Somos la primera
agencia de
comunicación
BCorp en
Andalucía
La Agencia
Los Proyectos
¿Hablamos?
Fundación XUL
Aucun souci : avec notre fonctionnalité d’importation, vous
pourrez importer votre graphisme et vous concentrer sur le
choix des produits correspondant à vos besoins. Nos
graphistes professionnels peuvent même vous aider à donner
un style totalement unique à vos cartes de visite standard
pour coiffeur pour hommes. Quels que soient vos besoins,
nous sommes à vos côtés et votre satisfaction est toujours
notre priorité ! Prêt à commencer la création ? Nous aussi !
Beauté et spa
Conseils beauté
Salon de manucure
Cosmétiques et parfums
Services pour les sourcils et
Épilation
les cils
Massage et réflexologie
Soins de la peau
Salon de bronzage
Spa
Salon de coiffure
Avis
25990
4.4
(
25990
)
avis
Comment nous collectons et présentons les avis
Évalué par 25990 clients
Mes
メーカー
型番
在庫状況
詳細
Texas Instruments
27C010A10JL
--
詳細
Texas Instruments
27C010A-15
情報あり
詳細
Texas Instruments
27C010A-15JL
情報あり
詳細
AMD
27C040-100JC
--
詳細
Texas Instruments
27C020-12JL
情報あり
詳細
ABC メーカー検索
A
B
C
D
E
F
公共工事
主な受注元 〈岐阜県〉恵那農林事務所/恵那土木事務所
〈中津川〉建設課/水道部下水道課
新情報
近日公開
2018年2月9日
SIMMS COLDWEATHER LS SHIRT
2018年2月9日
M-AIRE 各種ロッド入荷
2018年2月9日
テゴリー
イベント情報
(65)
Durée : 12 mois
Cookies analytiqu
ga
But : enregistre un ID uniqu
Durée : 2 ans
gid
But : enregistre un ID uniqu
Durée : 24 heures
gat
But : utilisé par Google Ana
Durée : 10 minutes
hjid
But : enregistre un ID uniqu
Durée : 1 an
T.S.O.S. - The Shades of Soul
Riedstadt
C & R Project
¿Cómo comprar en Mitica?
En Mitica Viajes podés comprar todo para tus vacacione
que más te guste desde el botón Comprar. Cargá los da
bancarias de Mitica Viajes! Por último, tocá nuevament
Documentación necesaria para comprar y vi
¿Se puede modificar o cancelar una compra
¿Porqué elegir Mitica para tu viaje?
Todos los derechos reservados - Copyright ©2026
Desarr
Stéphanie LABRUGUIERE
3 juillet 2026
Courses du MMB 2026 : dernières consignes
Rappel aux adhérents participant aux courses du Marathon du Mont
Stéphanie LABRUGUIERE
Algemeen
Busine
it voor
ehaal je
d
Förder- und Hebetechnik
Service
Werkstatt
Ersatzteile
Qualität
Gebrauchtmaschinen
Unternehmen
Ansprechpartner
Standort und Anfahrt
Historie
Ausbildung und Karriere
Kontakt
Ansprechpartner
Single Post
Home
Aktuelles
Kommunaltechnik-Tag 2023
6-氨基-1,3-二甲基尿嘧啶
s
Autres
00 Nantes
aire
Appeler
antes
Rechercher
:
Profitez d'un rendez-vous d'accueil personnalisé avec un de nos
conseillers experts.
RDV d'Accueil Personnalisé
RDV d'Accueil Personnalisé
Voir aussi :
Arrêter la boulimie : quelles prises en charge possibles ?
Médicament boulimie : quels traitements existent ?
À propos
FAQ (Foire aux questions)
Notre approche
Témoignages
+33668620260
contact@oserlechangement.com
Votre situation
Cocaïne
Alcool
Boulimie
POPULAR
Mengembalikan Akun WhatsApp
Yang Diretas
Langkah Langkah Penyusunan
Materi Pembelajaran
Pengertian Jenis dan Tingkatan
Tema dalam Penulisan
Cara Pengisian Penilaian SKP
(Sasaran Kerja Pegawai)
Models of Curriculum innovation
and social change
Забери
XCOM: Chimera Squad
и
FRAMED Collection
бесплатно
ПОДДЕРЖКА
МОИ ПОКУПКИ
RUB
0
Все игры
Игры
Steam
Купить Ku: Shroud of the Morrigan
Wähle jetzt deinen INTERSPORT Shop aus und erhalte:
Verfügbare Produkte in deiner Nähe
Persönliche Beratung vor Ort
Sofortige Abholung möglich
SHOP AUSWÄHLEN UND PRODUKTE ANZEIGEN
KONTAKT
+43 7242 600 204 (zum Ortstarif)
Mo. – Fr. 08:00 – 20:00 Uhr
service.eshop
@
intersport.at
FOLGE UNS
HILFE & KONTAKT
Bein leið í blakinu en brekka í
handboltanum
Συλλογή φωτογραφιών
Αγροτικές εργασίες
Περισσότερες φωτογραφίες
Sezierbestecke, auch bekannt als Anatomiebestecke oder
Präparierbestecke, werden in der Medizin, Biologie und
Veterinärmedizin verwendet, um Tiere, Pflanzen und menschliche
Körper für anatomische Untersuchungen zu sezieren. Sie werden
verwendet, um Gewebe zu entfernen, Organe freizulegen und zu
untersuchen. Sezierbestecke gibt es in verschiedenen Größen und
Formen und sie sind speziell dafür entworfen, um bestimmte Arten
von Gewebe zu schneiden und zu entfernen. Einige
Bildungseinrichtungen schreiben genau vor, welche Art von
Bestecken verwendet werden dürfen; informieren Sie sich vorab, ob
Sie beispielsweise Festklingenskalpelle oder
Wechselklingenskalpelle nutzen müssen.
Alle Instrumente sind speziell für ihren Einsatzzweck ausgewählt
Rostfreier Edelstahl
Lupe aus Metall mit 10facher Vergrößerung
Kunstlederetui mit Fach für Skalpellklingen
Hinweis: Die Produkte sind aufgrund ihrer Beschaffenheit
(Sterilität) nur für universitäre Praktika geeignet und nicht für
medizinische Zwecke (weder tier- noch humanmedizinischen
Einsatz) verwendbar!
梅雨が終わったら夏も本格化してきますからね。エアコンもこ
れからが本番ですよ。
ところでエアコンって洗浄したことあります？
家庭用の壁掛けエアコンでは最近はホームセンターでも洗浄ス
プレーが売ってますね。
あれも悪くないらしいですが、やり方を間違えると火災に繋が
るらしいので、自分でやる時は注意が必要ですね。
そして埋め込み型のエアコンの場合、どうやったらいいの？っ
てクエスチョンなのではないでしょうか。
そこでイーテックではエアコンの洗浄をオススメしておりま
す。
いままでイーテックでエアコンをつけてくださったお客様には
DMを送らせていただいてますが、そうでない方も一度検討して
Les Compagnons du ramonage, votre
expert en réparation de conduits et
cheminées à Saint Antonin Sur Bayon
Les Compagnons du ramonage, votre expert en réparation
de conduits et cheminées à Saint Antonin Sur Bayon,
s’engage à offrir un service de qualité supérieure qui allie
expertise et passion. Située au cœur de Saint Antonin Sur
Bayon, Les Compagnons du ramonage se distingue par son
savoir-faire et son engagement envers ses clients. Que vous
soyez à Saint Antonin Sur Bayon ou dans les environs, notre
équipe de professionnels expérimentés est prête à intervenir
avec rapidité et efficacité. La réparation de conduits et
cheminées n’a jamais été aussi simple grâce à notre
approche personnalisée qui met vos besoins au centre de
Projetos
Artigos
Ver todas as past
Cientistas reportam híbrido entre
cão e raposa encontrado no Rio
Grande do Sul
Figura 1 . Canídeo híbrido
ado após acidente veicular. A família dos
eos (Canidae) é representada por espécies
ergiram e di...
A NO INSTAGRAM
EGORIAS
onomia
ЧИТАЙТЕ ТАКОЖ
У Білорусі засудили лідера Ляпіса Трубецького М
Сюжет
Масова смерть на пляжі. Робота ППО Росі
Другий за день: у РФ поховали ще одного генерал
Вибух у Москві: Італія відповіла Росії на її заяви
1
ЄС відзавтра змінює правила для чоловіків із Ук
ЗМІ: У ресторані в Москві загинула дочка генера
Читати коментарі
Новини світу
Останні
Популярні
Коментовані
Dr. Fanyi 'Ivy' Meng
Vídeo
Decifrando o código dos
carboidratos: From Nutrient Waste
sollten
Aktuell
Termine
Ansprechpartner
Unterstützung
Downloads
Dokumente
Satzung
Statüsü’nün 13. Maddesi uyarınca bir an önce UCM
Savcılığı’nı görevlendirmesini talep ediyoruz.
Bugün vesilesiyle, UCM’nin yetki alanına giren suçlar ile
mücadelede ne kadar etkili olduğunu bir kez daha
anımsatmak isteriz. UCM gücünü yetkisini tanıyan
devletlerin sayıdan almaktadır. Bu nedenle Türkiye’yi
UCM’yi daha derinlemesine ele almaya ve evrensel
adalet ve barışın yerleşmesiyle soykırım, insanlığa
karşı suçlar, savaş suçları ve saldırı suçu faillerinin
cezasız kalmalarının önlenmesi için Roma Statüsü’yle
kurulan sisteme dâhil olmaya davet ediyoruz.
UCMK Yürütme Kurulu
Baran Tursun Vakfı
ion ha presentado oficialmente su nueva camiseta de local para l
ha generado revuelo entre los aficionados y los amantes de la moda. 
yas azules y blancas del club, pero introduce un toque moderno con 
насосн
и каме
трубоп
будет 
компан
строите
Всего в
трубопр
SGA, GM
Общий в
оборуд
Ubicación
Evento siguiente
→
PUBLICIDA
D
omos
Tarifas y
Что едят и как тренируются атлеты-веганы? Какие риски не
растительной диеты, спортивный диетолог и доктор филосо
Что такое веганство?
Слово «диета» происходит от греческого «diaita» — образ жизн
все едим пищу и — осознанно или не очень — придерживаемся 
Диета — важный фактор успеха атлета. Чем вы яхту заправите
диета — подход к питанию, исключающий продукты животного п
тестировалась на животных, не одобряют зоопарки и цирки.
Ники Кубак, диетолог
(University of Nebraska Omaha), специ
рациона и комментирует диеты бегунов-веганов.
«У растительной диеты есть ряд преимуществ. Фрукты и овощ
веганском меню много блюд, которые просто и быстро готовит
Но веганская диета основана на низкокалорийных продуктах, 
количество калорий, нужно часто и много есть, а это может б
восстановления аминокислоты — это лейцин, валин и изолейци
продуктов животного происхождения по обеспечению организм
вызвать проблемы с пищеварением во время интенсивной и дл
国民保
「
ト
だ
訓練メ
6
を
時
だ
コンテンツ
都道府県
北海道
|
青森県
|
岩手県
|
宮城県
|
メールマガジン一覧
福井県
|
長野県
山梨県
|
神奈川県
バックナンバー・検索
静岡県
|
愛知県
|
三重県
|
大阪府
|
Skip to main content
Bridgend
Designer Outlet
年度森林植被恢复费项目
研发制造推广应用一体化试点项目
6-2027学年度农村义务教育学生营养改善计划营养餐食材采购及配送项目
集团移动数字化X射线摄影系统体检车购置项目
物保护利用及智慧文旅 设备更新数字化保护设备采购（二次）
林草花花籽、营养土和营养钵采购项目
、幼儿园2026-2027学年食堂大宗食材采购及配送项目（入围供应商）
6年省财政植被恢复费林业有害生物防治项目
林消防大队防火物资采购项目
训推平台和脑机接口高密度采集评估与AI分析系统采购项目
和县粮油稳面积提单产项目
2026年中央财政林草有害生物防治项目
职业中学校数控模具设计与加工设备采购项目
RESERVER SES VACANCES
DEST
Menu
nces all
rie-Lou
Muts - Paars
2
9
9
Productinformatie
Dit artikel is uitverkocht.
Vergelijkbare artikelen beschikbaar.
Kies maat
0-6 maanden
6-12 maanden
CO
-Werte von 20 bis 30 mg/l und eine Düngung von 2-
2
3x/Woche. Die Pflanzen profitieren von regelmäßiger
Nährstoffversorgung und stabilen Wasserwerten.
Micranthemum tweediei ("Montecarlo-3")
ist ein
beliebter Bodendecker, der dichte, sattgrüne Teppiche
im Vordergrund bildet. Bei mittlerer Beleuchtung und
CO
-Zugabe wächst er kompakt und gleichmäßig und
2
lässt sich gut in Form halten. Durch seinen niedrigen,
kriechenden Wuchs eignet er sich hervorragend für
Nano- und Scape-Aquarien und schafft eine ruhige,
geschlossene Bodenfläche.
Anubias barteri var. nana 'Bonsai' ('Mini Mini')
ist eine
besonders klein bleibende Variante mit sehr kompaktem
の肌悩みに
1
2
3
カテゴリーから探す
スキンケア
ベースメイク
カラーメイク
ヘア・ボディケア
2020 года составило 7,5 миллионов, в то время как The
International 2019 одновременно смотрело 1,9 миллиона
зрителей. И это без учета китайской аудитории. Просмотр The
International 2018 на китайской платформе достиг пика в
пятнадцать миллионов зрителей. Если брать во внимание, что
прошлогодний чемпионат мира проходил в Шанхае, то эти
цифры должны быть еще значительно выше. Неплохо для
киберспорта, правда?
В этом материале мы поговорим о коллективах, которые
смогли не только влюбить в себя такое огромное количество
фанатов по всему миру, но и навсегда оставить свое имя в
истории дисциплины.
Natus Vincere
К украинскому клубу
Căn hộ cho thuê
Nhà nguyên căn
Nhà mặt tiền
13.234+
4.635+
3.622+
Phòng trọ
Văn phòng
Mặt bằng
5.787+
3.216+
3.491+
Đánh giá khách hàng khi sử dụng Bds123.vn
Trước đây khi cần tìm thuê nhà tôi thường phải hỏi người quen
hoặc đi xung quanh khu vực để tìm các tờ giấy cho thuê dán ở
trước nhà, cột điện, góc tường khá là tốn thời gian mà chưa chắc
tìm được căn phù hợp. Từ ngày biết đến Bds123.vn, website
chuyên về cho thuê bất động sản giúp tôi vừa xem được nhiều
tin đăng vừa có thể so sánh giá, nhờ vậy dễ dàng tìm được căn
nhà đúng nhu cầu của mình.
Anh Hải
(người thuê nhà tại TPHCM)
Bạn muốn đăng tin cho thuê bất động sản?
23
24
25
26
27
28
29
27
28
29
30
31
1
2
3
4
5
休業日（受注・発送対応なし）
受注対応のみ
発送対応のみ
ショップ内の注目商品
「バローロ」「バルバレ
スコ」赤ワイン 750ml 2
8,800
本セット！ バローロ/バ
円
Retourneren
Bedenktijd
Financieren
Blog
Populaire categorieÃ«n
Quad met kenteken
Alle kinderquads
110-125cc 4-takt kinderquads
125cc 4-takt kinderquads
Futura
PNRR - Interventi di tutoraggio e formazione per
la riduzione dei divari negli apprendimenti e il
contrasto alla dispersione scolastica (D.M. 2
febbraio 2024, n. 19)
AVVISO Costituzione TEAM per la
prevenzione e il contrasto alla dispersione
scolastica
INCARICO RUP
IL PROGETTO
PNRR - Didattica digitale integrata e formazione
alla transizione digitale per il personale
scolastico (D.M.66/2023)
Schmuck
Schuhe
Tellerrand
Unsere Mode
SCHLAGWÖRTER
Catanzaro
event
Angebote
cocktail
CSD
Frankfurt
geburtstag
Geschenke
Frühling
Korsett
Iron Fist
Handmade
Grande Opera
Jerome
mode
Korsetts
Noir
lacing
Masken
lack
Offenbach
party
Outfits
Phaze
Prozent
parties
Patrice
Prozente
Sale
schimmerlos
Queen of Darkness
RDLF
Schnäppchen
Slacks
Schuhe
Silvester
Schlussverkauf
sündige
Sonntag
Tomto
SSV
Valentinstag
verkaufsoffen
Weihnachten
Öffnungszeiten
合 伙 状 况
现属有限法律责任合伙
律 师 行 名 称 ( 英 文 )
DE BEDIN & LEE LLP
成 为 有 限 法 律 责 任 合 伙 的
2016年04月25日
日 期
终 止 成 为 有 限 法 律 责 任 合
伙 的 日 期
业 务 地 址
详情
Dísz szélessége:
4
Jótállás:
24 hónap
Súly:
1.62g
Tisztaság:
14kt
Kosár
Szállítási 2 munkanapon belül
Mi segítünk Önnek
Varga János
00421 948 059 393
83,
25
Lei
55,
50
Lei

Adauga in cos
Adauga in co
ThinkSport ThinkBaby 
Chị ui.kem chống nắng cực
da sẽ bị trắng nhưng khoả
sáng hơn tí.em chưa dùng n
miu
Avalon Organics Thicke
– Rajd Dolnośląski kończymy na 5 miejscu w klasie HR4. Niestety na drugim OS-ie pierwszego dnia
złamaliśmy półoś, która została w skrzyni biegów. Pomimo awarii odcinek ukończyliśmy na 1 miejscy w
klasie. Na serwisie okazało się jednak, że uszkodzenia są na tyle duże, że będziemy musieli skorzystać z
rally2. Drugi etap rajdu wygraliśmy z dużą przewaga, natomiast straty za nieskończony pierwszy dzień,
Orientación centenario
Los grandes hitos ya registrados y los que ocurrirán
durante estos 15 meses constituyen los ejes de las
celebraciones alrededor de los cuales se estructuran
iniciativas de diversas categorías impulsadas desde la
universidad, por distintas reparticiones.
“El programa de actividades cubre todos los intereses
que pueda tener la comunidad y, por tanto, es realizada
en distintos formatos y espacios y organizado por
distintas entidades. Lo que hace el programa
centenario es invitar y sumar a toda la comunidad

**WHAT YOU SHOULD DO:** Reproduce the material unchanged from its first line through the line that contains "But : utilisé par Google Ana", with both of those lines included.

**SOLUTION TO THIS PROBLEM:**
Somos la primera
agencia de
comunicación
BCorp en
Andalucía
La Agencia
Los Proyectos
¿Hablamos?
Fundación XUL
Aucun souci : avec notre fonctionnalité d’importation, vous
pourrez importer votre graphisme et vous concentrer sur le
choix des produits correspondant à vos besoins. Nos
graphistes professionnels peuvent même vous aider à donner
un style totalement unique à vos cartes de visite standard
pour coiffeur pour hommes. Quels que soient vos besoins,
nous sommes à vos côtés et votre satisfaction est toujours
notre priorité ! Prêt à commencer la création ? Nous aussi !
Beauté et spa
Conseils beauté
Salon de manucure
Cosmétiques et parfums
Services pour les sourcils et
Épilation
les cils
Massage et réflexologie
Soins de la peau
Salon de bronzage
Spa
Salon de coiffure
Avis
25990
4.4
(
25990
)
avis
Comment nous collectons et présentons les avis
Évalué par 25990 clients
Mes
メーカー
型番
在庫状況
詳細
Texas Instruments
27C010A10JL
--
詳細
Texas Instruments
27C010A-15
情報あり
詳細
Texas Instruments
27C010A-15JL
情報あり
詳細
AMD
27C040-100JC
--
詳細
Texas Instruments
27C020-12JL
情報あり
詳細
ABC メーカー検索
A
B
C
D
E
F
公共工事
主な受注元 〈岐阜県〉恵那農林事務所/恵那土木事務所
〈中津川〉建設課/水道部下水道課
新情報
近日公開
2018年2月9日
SIMMS COLDWEATHER LS SHIRT
2018年2月9日
M-AIRE 各種ロッド入荷
2018年2月9日
テゴリー
イベント情報
(65)
Durée : 12 mois
Cookies analytiqu
ga
But : enregistre un ID uniqu
Durée : 2 ans
gid
But : enregistre un ID uniqu
Durée : 24 heures
gat
But : utilisé par Google Ana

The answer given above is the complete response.